§ Task instructions: Each line of the listing below containing the word "lines" should be returned.

§ Source information:
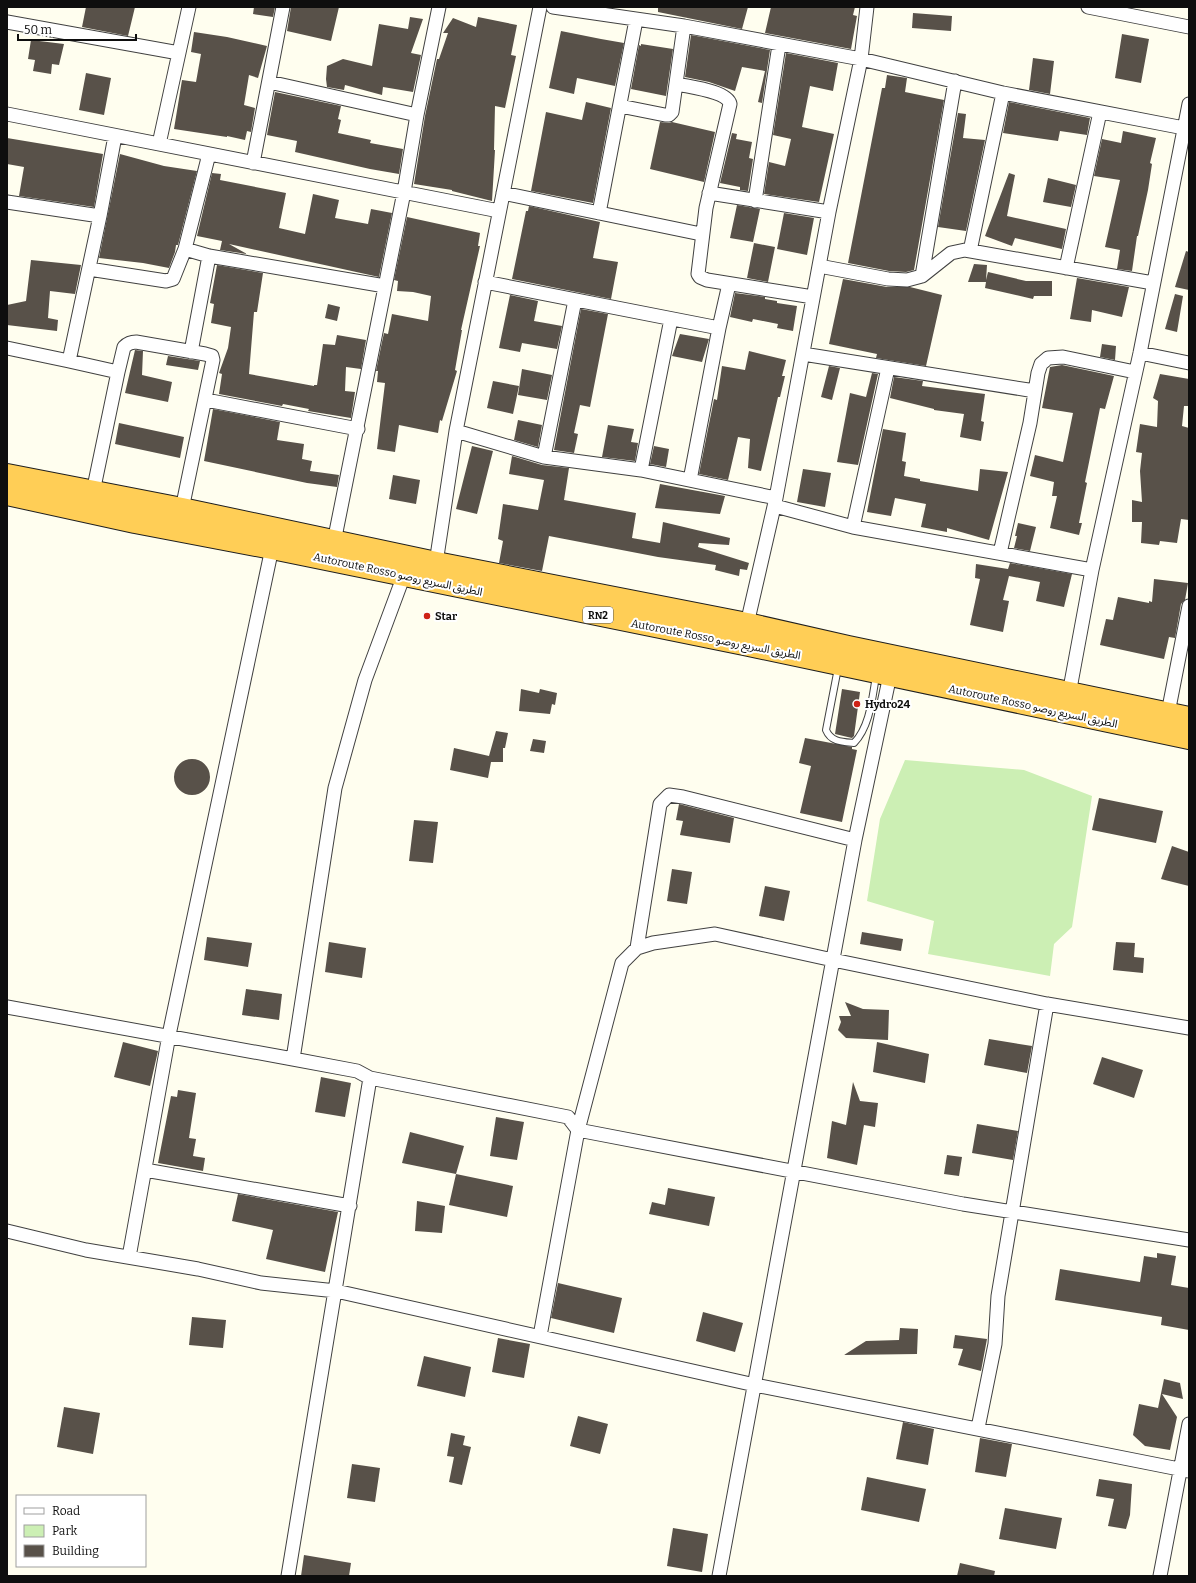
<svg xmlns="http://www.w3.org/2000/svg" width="1196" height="1583" viewBox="0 0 1196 1583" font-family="Bitter,'Noto Sans Arabic',serif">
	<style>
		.green { fill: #ccefb4 }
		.building { fill: #585149 }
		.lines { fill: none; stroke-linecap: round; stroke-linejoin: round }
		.service-casing { stroke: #414141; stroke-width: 8 }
		.minor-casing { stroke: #414141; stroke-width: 15 }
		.trunk-casing { stroke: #1f1f1f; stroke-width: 24 }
		.service { stroke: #fff; stroke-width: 6 }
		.minor { stroke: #fff; stroke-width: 13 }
		.trunk { stroke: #ffce56; stroke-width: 22 }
		.poi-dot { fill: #ce2216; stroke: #fff; stroke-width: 1.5 }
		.labels { text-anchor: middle; stroke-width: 4; stroke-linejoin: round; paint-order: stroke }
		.shield { fill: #fff; stroke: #565656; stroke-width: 1 }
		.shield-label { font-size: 10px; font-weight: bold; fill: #0e0e0e }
		.street-label { font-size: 11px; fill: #0e0e0e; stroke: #fff }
		.poi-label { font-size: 11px; font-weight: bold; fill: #0e0e0e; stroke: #fff; text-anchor: start }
	</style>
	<rect width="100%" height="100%" fill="#fffeef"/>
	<path class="green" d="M905 760 1024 770 1092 796 1072 927 1054 944 1050 976 928 954 934 921 867 901 880 819Z"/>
	<path class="building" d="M86 7H135L128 36 82 27Z
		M254 7H275L273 17 253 14Z
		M291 7H339L331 41 287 31Z
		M658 7H748L742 29 658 12Z
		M771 7H855L853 15 857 16 851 49 765 33Z
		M913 13 952 16 951 31 912 28Z
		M410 17 423 19 411 53 421 55 413 92 383 87 382 95 345 85 344 90 327 87 326 79 327 66 343 59 372 66 379 24 408 29Z
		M478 17 517 25 511 55 516 56 505 108 495 106 494 150H495L492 201 452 191V190L414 184 425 116 437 59H439L448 33H443L453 18 476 27Z
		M561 31 601 39 624 43 615 86 577 78 574 94 549 88Z
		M194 32 227 37 267 46 258 78 249 75 244 105 255 108 251 132 247 131 245 140 227 136V137L174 129 182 80 196 82 201 54 191 52Z
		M1122 34 1149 39 1141 83 1115 78Z
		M691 35 770 50 762 103 758 102 765 71 742 67 735 91 709 82 685 77Z
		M31 40 64 44 59 65 52 64 51 74 33 71 35 60 28 59Z
		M641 44 673 49 666 96 631 89 639 45 641 46Z
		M786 53 838 63 833 91 810 86 802 127 834 134 819 202 764 194 769 162 785 166 791 139 773 135Z
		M1033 58 1054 61 1050 94 1029 90Z
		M86 73 111 78 104 115 79 110Z
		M887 75 907 78 905 92 944 100 914 270 906 272 889 271 848 263 882 88H885Z
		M275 92 341 106 338 119 341 120 338 133 371 140 370 143 403 149 399 174 370 169 295 152 297 141 267 135Z
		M586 102 611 108 593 203 531 191 546 112 582 120Z
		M1009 102 1090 118 1087 135 1060 131 1058 141 1003 133Z
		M958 113 966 114 963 138 985 140 966 231 938 227Z
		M660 122 669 123 672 122 715 132 704 182 650 169Z
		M1123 131 1156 138 1150 163 1152 164 1148 190 1138 236H1137L1132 271 1117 269 1120 250 1105 247 1120 180 1094 176 1102 139 1121 143Z
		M732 133 737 134 736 139 752 142 749 158 753 159 748 191 740 190V187L720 183Z
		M7 138 103 154 94 207 19 196 24 167 7 164Z
		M120 154 164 166 197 171 178 245H176L175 252 169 268 143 263 99 258Z
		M212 173 221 174 220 180 286 193 279 228 305 234 313 194 339 200 335 218 368 224 371 209 392 213 379 277 229 244 247 254 220 250 222 241 197 236Z
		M1009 173 1015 175 1007 216 1066 229 1062 249 1015 238 1012 246 985 236Z
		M1048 178 1076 185 1071 207 1043 202Z
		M737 205 760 209 753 242 730 238Z
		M529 206 600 222 593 258 618 262 611 299 512 279 526 211H528Z
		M784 213 814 218 807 255 777 249Z
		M407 217 480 233 478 246H480L461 330H462L455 370 457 371 442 421 440 420 438 433 399 425 395 452 377 449 385 383 377 382 378 371H376L382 342 384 333 388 334 392 314 428 321 431 296 413 292 397 291 398 281 394 280Z
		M754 243 775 247 768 282 747 278Z
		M1186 251 1189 252V290L1175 287Z
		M31 260 81 265 75 294 50 291 48 318 58 320 57 331 7 325V305L26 301Z
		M974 264 987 265 986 280 988 272 1026 281H1052V296H1034L1033 299 985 288 986 282H968Z
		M217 265 263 273 257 312H254L249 374 314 386V385H317L323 344 335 345 337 335 366 340 361 369 346 367 345 391 355 392 351 418 308 411 309 409 283 404 282 406 219 394 222 374 219 373 228 348 231 327 211 323 214 304 210 303Z
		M1077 278 1129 287 1122 317 1092 310 1091 322 1070 319Z
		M843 279 887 287H910L942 295 926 366 876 358 877 354 829 344Z
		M735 293 765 297V299L777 301V303L797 306 793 331 777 328 778 324 753 319 752 322 730 317Z
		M1175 294 1183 296 1177 332 1165 329Z
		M510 295 538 301 534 321 562 326 557 349 522 343 520 352 499 348Z
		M328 304 340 307 337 321 325 318Z
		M581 309 608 314 590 407 580 405 574 433 578 434 574 453 554 450Z
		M680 334 709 339 702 362 672 356Z
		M1102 344 1116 346 1115 360 1100 357Z
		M135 350 143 351 142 375 172 382 168 402 125 393Z
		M749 351 786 360 782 376H785L780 397H778L761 471 748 468 750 439 738 437 728 480 699 474 714 399 717 400 722 366 745 370Z
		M168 356 200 361 198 370 166 365Z
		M1062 365 1114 376 1105 409 1100 408 1085 482 1087 483 1079 523H1082L1079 535 1050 528 1057 496H1052L1054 482 1030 476 1035 455 1063 462 1073 413 1042 408 1050 367Z
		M829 366 840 368 832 400 821 397Z
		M522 369 552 375 547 400 518 395Z
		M872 373 878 374 858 465 837 462 850 393 866 397Z
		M1160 374 1189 379V406H1184L1182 426 1189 428V520L1181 519 1177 543 1160 541 1159 545 1141 543 1142 522H1132V500L1142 502 1140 471 1142 453 1136 452 1140 424 1157 427 1158 401 1153 398Z
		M894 377 923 381 922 386 985 394 981 421 984 422 981 441 960 437 964 414 934 410V409L890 398Z
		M493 381 519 386 513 414 487 408Z
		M213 409 280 422 277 440 304 444 302 459 312 461 310 471 339 475 337 487 307 483 204 461Z
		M518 420 542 425 538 447 514 440Z
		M119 423 184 437 180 458 115 444Z
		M608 425 634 429 631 442 638 443 635 461 602 457Z
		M883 429 906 433 902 461 906 462 904 476 920 479V481L978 491 980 469 1008 472 989 540 947 528V532L921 527 926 504 895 498 891 516 867 512Z
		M472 446 493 451 477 514 456 509Z
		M654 446 669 449 666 467 650 464Z
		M512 456 542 465 569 468 564 500 636 513 632 538 660 543 663 522 730 538 729 545 699 543 698 547 749 563 747 570 740 569 739 576 715 570 716 565 658 557 549 536 542 571 499 563 503 541 498 539 503 504 538 510 544 480 509 474Z
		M803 469 831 473 825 507 797 502Z
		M393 475 420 480 416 504 389 499Z
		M660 484 725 496 720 514 655 508Z
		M1018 523 1036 527 1030 551 1014 548 1017 536H1015Z
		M1010 563 1072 574 1064 607 1036 601 1040 582 1009 576 1003 600 1009 601 1003 632 970 625 980 579 975 578 976 564 1008 569Z
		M1154 579 1188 583 1185 600 1181 604 1175 638 1169 637 1164 659 1100 645 1106 619 1113 620 1118 597 1149 603V601L1152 602Z
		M521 689 539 693 540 689 557 693 555 705 552 704 550 714 519 711Z
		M842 689 860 692 854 736 852 738 835 734Z
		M496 731 508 733 505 748H503V762H491L488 778 450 770 454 748 489 756Z
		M805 738 852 747V749L857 750 842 822 800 813 811 766 799 763Z
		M533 739 546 741 544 753 530 751Z
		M174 777a18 18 0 1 1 36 0a18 18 0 1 1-36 0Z
		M1099 798 1163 811 1156 843 1092 830Z
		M679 804 734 818 730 843 680 835 683 821 676 820Z
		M414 820 438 822 433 863 409 861Z
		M1172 846 1189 852V886L1161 879Z
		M672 869 692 872 687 904 667 901Z
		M765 886 790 891 784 921 759 916Z
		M862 932 903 939 901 951 860 944Z
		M207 937 252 943 248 967 204 960Z
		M329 942 366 948 362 978 325 972Z
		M1116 942 1135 943 1134 957 1144 958 1143 973 1113 970Z
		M246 989 282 994 279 1020 242 1015Z
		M845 1002 863 1009 889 1010 888 1040 846 1038 838 1030 841 1022 839 1016H851Z
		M989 1039 1032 1046 1027 1073 984 1065Z
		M123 1042 158 1051 150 1086 114 1077Z
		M877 1042 929 1054 925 1083 873 1072Z
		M1102 1057 1143 1070 1134 1098 1093 1084Z
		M321 1077 351 1083 345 1117 315 1112Z
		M853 1082 860 1101 878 1103 875 1127 864 1125 857 1165 827 1158 832 1121 846 1125Z
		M178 1090 196 1093 189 1138 196 1139 193 1156 205 1158 203 1171 158 1163 171 1096 177 1097Z
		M496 1117 524 1122 517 1160 490 1156Z
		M977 1124 1018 1131 1013 1160 972 1153Z
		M410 1132 464 1146 456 1174 402 1163Z
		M947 1155 962 1157 959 1176 944 1174Z
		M456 1174 513 1186 507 1217 449 1205Z
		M668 1188 715 1197 709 1226 649 1214 652 1202 665 1205Z
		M238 1194 338 1212 325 1272 266 1259 273 1230 232 1221Z
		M417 1201 445 1206 442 1233 415 1231Z
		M1157 1253 1176 1256 1171 1285 1189 1288V1330L1161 1325 1162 1317 1055 1300 1060 1269 1140 1282 1144 1256 1157 1258Z
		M558 1283 622 1298 614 1333 551 1318Z
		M703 1312 743 1323 735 1352 696 1341Z
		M192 1317 226 1320 223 1348 189 1345Z
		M900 1328 918 1329 917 1354 844 1355 866 1341 899 1340Z
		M955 1335 987 1339 981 1371 958 1365 963 1349 953 1348Z
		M498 1338 530 1344 524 1378 492 1372Z
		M424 1356 471 1367 465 1397 417 1386Z
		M1164 1379 1180 1383 1183 1399 1162 1394 1177 1417 1170 1450 1145 1446 1133 1435 1139 1404 1158 1408Z
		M64 1407 100 1413 93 1454 57 1447Z
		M578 1416 608 1424 600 1454 570 1446Z
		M903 1422 934 1429 928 1465 896 1459Z
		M451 1433 465 1436 463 1445 471 1447 462 1485 449 1482 454 1457 447 1456Z
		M980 1438 1012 1444 1006 1477 975 1472Z
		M352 1464 380 1468 375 1502 347 1498Z
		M867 1477 926 1489 919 1522 861 1510Z
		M1099 1479 1132 1484 1130 1515 1126 1529 1108 1526 1114 1499 1096 1496Z
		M1005 1508 1062 1518 1056 1549 999 1539Z
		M673 1528 708 1534 702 1572 667 1566Z
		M304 1555 351 1563 349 1576H301Z
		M960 1563 995 1571 994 1576H957Z"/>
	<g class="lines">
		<g class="service-casing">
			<path id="service" d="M838 668 826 730C831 742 842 742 854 743 870 726 872 699 876 676"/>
		</g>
		<g class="minor-casing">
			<path id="minor" d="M553 7 684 26 861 59 1003 93 1184 128
				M1088 7 1189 27
				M7 22 179 53
				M269 82 417 115
				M677 84C689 87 727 91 730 104L706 208 698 274 700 277 707 280 813 297
				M620 106 665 115H669L672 112 684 26
				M7 114 499 211
				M159 144 189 7
				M209 154 185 249 209 256 385 286
				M253 163 283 7
				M503 193 701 234
				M709 193 829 212
				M755 201 779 45
				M7 202 100 216
				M599 213 636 20
				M970 251 1003 93
				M819 266 888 279 907 280 922 276 951 253 965 250 1153 283
				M1066 268 1100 112
				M89 269 166 281 173 279 185 249
				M922 276 955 81
				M485 282 719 328
				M7 348 69 361 100 216 115 136
				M191 352 209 256
				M1140 353 1189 363
				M803 354 1035 391
				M69 361 118 372
				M206 400 358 429
				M456 431 544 457 641 470 776 498
				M544 457 575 300
				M641 470 671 319
				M690 480 719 328 729 284
				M93 492 118 372 124 347C128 343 131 342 136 342L205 354 212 356 213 360 182 509
				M775 506 853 527 1092 570
				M853 527 888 368
				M334 542 404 192 417 115 439 7
				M1000 553 1030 423 1038 373 1041 364 1048 358 1063 357 1135 372
				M436 563 456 431 540 7
				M747 624 776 498 829 212 861 59 867 7
				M1069 694 1092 570 1140 353 1189 104
				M1168 713 1189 606
				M637 948 660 804 669 795 683 797 855 840
				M7 1007 293 1059 357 1071 370 1078 288 1576
				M293 1059 335 788 365 680 404 575
				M370 1078 568 1117 578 1130 963 1204 1189 1240
				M145 1170 350 1206
				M7 1231 86 1250 198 1269 261 1283 336 1291 755 1385 1189 1471
				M129 1257 169 1035 272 548
				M540 1336 578 1130 622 963 637 948 653 943 715 934 833 960 1047 1004 1189 1028
				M978 1428 995 1344 998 1296 1047 1004
				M719 1576 855 840 890 675
				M1160 1576 1189 1424"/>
		</g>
		<g class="trunk-casing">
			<path id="trunk" d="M7 475 182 509 436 563 747 624 848 647 1189 718
				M7 494 135 522 272 548 744 644 1189 738"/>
		</g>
		<use href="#service" class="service"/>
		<use href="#minor" class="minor"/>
		<use href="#trunk" class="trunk"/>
	</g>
	<g class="poi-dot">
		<circle cx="427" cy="616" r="4"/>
		<circle cx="857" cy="704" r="4"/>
	</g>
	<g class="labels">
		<rect class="shield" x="583" y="607" width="30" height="16" rx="3"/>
		<g class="shield-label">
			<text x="598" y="619">RN2</text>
		</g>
		<g class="street-label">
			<text transform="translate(398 574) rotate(12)" y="4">Autoroute Rosso الطريق السريع روصو</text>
			<text transform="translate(716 639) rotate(11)" y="4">Autoroute Rosso الطريق السريع روصو</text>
			<text transform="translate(1033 706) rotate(12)" y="4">Autoroute Rosso الطريق السريع روصو</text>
		</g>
		<g class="poi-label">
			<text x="435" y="620">Star</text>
			<text x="865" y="708">Hydro24</text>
		</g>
	</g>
	<rect width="1196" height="1583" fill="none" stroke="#0e0e0e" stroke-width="16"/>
	<rect x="16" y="1495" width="130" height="72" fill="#ffffff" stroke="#9f9f9f"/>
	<rect x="24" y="1508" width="20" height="6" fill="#ffffff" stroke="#9f9f9f"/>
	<text x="52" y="1515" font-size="12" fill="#0e0e0e">Road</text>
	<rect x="24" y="1525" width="20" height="12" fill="#ccefb4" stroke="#9f9f9f"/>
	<text x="52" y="1535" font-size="12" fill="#0e0e0e">Park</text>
	<rect x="24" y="1545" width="20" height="12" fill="#585149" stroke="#9f9f9f"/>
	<text x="52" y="1555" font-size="12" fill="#0e0e0e">Building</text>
	<path d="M18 34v6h118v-6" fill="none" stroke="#0e0e0e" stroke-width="2"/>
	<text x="24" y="34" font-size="12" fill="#0e0e0e" stroke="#ffffff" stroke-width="3" paint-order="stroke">50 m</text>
</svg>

§ Result of this task:
		.lines { fill: none; stroke-linecap: round; stroke-linejoin: round }
	<g class="lines">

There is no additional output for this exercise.